Au lieu d'imposer une carte, François Hollande aurait, certes, pu choisir la voie de la concertation. Mais ses détracteurs n'en auraient-ils pas profité pour critiquer la création d'une énième concertation et l'immobilisme d'un président incapable de trancher ? "La carte aujourd’hui sur la table a le mérite d’introduire le débat parlementaire", estime le président du Sénat, Jean-Pierre Bel. Et, relève-t-il dans une interview à Libération, "le Premier ministre l’a dit, le débat parlementaire peut faire bouger les lignes".
Non, la compétitivité des régions était en jeu
Rendre les territoires attractifs, donner aux régions une taille qui leur permette de peser économiquement… Tel est le but avoué de cette réforme, qui donnera à cet échelon territorial des compétences élargies. Pour François Hollande, "les régions sont à l’étroit dans des espaces qui sont hérités de découpages administratifs remontant au milieu des années 1960". En diminuant leur nombre, il compte en faire des territoires "de taille européenne et capables de bâtir des stratégies territoriales".
Pour Dominique Mertens Santamaria, maître de conférences à l’université de Versailles-Saint-Quentin-en-Yvelines, interrogée par L'Usine nouvelle, "les régions françaises actuelles sont trop petites d’un point de vue démographique et économique par rapport aux régions européennes. (...) Pour réussir à se développer, une région a besoin d’un minimum de moyens humains et intellectuels". Selon elle, une région doit, pour se développer, atteindre le seuil de 3 à 4 millions d'habitants.
Reste que les nouvelles régions comportent de fortes disparités entre elles. Alors que le Nord-Pas-de-Calais, inchangé, est composé de seulement deux départements, les mastodontes Midi-Pyrénées-Languedoc ou Centre-Poitou-Charentes-Limousin en comptent treize. Economiquement, six régions de la moitié nord (Pays de la Loire, Bretagne, Normandie, Nord-Pas-de-Calais, Picardie-Champagne-Ardennes, Alsace-Lorraine) pèsent 27,9% du PIB français, à peine davantage que trois régions de la moitié sud (Midi-Pyrénées-Languedoc, Paca, Auvergne-Rhône-Alpes), qui représentent 25,7% du PIB.
Oui, les ambitions ont été revues à la baisse
Initialement, François Hollande voulait diviser le nombre de régions par deux. Autrement dit, passer de 22 à 11. Les premières indiscrétions faisaient état de 12 régions. Finalement, quatorze ont été retenues. Une évolution forcément perçue comme une reculade.

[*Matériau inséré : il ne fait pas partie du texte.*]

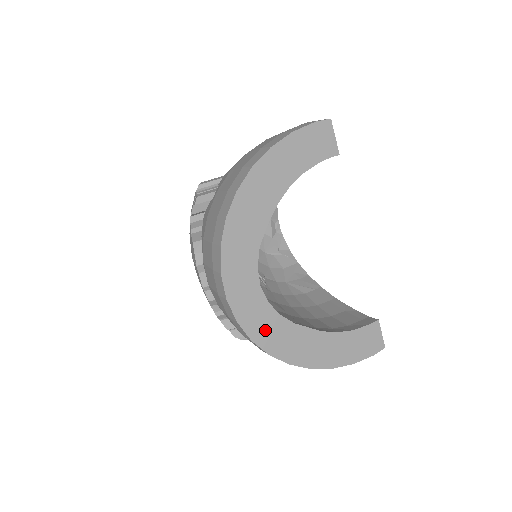
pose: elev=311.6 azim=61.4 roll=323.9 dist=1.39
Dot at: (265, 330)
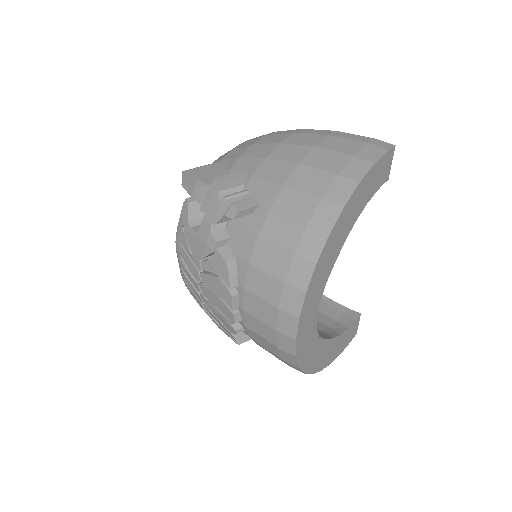
Dot at: (308, 354)
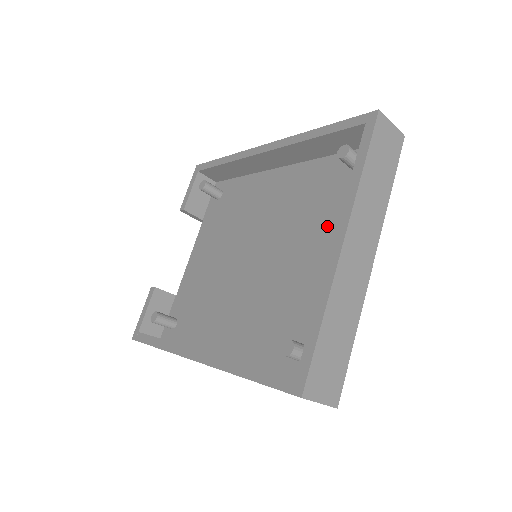
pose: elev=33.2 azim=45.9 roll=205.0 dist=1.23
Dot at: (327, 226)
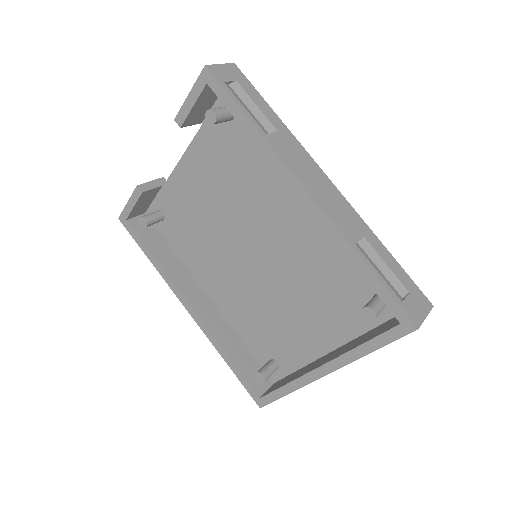
Dot at: (325, 308)
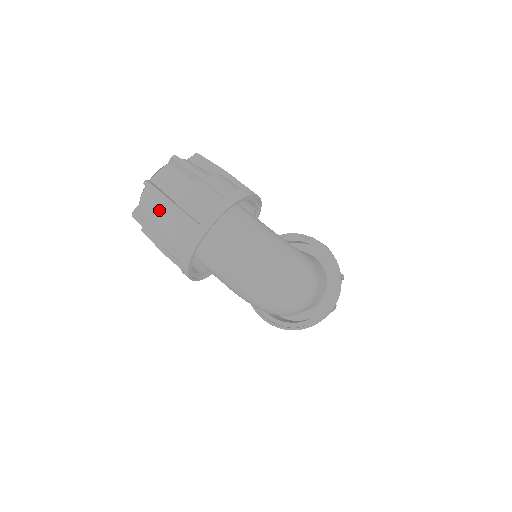
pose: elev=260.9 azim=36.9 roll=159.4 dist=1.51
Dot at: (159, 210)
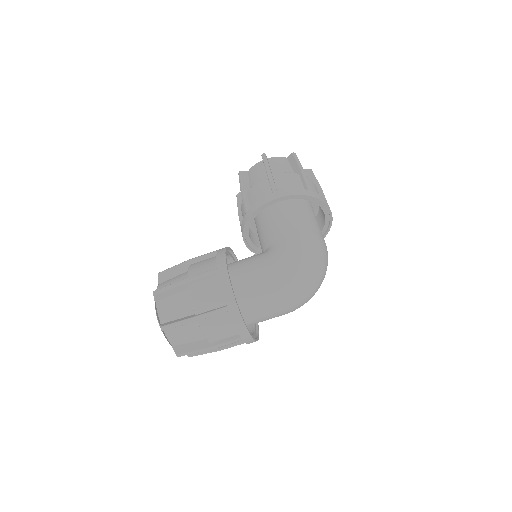
Dot at: occluded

In fine, les annonces de lundi soir sont très éloignées du "big bang" territorial attendu. Plus qu'un redécoupage ou qu'une remise à plat des frontières régionales, il s'agit de fusions d'entités existantes. Alors que certaines régions sont priées de se rapprocher, parfois à marche forcée, d'autres ont obtenu l'étonnant privilège du statu quo.

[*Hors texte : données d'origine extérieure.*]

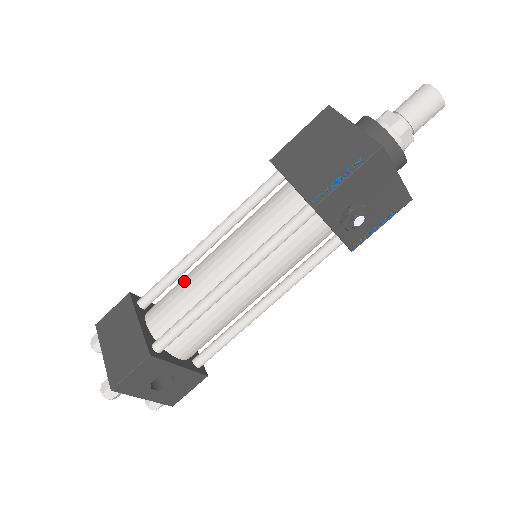
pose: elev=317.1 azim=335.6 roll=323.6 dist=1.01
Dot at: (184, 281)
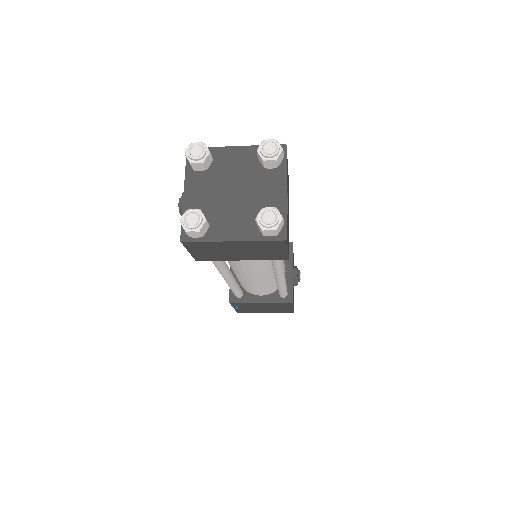
Dot at: occluded
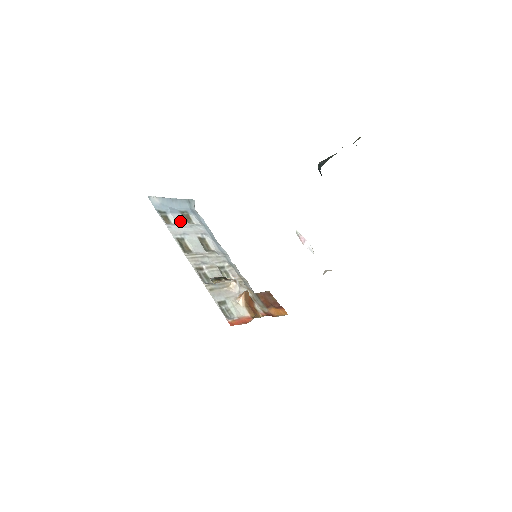
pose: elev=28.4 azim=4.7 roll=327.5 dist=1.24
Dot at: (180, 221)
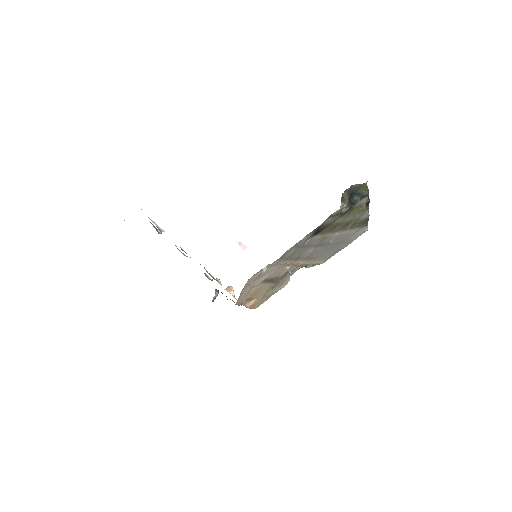
Dot at: (162, 229)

De plus, François Hollande a lâché du lest sur la suppression des départements. D'abord annoncée pour 2021, puis pour 2017, le chef de l'Etat évoque désormais la date de 2020, après s'être rendu compte qu'il ne disposait pas de la majorité nécessaire pour faire modifier la Constitution, étape obligatoire pour supprimer les départements.